Among the entries below, find the lines with "LIMITED" and copy them.

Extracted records
☆ ☆ ☆ ☆

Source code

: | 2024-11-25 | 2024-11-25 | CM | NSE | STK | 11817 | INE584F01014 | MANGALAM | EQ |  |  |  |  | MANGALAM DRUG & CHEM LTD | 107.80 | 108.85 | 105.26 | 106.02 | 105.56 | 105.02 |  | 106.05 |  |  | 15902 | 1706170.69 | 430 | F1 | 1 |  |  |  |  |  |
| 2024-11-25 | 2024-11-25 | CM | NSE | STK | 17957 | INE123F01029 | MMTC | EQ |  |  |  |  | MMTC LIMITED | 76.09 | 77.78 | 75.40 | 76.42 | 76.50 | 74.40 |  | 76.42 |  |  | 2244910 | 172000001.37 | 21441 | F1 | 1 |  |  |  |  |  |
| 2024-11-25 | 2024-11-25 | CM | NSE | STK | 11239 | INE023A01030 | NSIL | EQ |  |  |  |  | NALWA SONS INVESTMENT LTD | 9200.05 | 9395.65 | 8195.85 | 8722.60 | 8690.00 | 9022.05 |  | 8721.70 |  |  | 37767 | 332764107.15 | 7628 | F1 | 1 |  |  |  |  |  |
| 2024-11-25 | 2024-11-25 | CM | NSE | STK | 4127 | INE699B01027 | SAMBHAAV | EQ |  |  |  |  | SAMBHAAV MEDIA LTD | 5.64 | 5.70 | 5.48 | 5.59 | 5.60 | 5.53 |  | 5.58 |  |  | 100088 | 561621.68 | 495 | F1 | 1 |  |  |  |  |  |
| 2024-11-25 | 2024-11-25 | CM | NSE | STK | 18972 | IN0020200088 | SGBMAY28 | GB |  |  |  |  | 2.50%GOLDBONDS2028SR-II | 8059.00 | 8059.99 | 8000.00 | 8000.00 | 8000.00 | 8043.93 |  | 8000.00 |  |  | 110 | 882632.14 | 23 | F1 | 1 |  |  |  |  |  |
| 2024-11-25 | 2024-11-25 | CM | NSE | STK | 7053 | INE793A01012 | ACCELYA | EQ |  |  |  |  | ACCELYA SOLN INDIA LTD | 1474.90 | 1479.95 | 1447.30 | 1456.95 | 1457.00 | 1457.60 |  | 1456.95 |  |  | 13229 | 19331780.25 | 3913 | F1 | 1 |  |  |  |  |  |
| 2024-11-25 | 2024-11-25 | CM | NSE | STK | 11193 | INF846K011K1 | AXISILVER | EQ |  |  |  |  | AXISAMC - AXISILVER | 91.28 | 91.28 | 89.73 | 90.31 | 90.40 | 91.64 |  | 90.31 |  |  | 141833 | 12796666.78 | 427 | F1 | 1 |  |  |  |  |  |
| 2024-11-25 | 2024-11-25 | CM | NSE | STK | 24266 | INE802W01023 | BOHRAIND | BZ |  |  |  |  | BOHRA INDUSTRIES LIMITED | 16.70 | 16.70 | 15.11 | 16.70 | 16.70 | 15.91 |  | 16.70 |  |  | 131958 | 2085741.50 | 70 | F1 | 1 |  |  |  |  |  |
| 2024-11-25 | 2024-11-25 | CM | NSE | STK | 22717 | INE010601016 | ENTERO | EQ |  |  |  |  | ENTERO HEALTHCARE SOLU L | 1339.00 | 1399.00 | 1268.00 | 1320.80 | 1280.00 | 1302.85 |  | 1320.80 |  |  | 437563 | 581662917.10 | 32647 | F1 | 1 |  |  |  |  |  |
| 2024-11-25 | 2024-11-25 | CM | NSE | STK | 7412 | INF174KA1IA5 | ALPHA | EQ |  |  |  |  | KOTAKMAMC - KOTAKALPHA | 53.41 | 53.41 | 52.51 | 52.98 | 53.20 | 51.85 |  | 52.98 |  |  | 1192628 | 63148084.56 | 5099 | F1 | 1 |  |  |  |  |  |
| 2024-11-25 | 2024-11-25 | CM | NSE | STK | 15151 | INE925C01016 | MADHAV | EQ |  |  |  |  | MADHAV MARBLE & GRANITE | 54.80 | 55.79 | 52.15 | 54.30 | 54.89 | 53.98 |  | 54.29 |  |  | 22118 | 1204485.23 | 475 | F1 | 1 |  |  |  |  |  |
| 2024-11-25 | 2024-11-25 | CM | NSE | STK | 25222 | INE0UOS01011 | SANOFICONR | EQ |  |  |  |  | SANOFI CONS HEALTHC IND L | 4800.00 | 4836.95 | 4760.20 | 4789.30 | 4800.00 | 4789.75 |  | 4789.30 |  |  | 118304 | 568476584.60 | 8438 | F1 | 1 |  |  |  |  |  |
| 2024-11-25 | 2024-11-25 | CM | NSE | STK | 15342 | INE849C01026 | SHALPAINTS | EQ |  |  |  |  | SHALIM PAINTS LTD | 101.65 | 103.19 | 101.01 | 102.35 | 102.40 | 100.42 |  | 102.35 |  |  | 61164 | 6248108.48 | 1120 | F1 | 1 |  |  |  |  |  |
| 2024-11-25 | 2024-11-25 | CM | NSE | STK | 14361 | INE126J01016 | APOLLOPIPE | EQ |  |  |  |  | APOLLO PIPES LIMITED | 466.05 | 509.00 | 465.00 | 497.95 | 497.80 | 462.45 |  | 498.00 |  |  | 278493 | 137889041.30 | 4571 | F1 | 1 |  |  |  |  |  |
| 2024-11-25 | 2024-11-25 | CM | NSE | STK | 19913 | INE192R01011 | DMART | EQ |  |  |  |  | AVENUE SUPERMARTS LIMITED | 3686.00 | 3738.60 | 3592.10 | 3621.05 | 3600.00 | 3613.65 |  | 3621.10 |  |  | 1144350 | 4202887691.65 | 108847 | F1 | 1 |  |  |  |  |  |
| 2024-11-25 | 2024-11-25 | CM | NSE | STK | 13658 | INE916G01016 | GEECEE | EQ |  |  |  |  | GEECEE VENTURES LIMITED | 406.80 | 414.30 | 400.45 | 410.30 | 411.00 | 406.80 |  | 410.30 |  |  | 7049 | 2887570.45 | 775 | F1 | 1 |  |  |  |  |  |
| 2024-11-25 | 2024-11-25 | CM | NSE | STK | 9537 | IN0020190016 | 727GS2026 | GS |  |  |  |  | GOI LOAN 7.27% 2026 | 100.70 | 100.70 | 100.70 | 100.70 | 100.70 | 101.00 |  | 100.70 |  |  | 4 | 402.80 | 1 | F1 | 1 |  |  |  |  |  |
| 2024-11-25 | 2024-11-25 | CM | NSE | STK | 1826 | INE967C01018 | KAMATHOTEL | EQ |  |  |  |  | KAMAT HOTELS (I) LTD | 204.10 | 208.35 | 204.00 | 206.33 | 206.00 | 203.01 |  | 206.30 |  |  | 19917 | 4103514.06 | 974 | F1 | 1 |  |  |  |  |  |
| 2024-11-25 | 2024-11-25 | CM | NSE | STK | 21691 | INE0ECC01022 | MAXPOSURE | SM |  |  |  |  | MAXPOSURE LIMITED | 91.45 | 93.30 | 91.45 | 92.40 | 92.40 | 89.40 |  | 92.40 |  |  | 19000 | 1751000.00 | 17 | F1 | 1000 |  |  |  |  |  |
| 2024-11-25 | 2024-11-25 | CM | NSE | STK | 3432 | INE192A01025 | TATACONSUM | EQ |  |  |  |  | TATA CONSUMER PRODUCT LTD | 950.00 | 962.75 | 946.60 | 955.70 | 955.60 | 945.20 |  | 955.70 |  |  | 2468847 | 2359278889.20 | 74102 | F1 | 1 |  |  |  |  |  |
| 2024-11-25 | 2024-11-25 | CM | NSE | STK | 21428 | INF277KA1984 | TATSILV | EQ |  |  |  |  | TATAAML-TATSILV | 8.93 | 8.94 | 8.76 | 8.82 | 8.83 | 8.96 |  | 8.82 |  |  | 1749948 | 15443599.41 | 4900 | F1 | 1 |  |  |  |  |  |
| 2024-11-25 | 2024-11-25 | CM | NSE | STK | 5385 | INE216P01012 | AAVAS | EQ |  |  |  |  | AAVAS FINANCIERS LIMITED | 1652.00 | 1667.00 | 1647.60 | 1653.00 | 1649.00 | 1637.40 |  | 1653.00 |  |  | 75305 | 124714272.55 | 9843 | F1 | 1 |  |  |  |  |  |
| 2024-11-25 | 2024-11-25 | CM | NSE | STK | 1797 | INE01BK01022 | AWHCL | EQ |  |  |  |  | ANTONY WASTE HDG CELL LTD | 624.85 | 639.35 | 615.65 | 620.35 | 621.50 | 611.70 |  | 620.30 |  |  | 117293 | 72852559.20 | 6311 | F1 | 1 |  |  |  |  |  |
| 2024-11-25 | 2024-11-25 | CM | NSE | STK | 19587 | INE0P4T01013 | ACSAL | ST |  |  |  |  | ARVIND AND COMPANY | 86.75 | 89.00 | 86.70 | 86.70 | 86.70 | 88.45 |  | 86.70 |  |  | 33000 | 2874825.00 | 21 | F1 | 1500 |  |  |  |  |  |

☆ ☆ ☆ ☆

**Answer box**:
| 2024-11-25 | 2024-11-25 | CM | NSE | STK | 17957 | INE123F01029 | MMTC | EQ |  |  |  |  | MMTC LIMITED | 76.09 | 77.78 | 75.40 | 76.42 | 76.50 | 74.40 |  | 76.42 |  |  | 2244910 | 172000001.37 | 21441 | F1 | 1 |  |  |  |  |  |
| 2024-11-25 | 2024-11-25 | CM | NSE | STK | 24266 | INE802W01023 | BOHRAIND | BZ |  |  |  |  | BOHRA INDUSTRIES LIMITED | 16.70 | 16.70 | 15.11 | 16.70 | 16.70 | 15.91 |  | 16.70 |  |  | 131958 | 2085741.50 | 70 | F1 | 1 |  |  |  |  |  |
| 2024-11-25 | 2024-11-25 | CM | NSE | STK | 14361 | INE126J01016 | APOLLOPIPE | EQ |  |  |  |  | APOLLO PIPES LIMITED | 466.05 | 509.00 | 465.00 | 497.95 | 497.80 | 462.45 |  | 498.00 |  |  | 278493 | 137889041.30 | 4571 | F1 | 1 |  |  |  |  |  |
| 2024-11-25 | 2024-11-25 | CM | NSE | STK | 19913 | INE192R01011 | DMART | EQ |  |  |  |  | AVENUE SUPERMARTS LIMITED | 3686.00 | 3738.60 | 3592.10 | 3621.05 | 3600.00 | 3613.65 |  | 3621.10 |  |  | 1144350 | 4202887691.65 | 108847 | F1 | 1 |  |  |  |  |  |
| 2024-11-25 | 2024-11-25 | CM | NSE | STK | 13658 | INE916G01016 | GEECEE | EQ |  |  |  |  | GEECEE VENTURES LIMITED | 406.80 | 414.30 | 400.45 | 410.30 | 411.00 | 406.80 |  | 410.30 |  |  | 7049 | 2887570.45 | 775 | F1 | 1 |  |  |  |  |  |
| 2024-11-25 | 2024-11-25 | CM | NSE | STK | 21691 | INE0ECC01022 | MAXPOSURE | SM |  |  |  |  | MAXPOSURE LIMITED | 91.45 | 93.30 | 91.45 | 92.40 | 92.40 | 89.40 |  | 92.40 |  |  | 19000 | 1751000.00 | 17 | F1 | 1000 |  |  |  |  |  |
| 2024-11-25 | 2024-11-25 | CM | NSE | STK | 5385 | INE216P01012 | AAVAS | EQ |  |  |  |  | AAVAS FINANCIERS LIMITED | 1652.00 | 1667.00 | 1647.60 | 1653.00 | 1649.00 | 1637.40 |  | 1653.00 |  |  | 75305 | 124714272.55 | 9843 | F1 | 1 |  |  |  |  |  |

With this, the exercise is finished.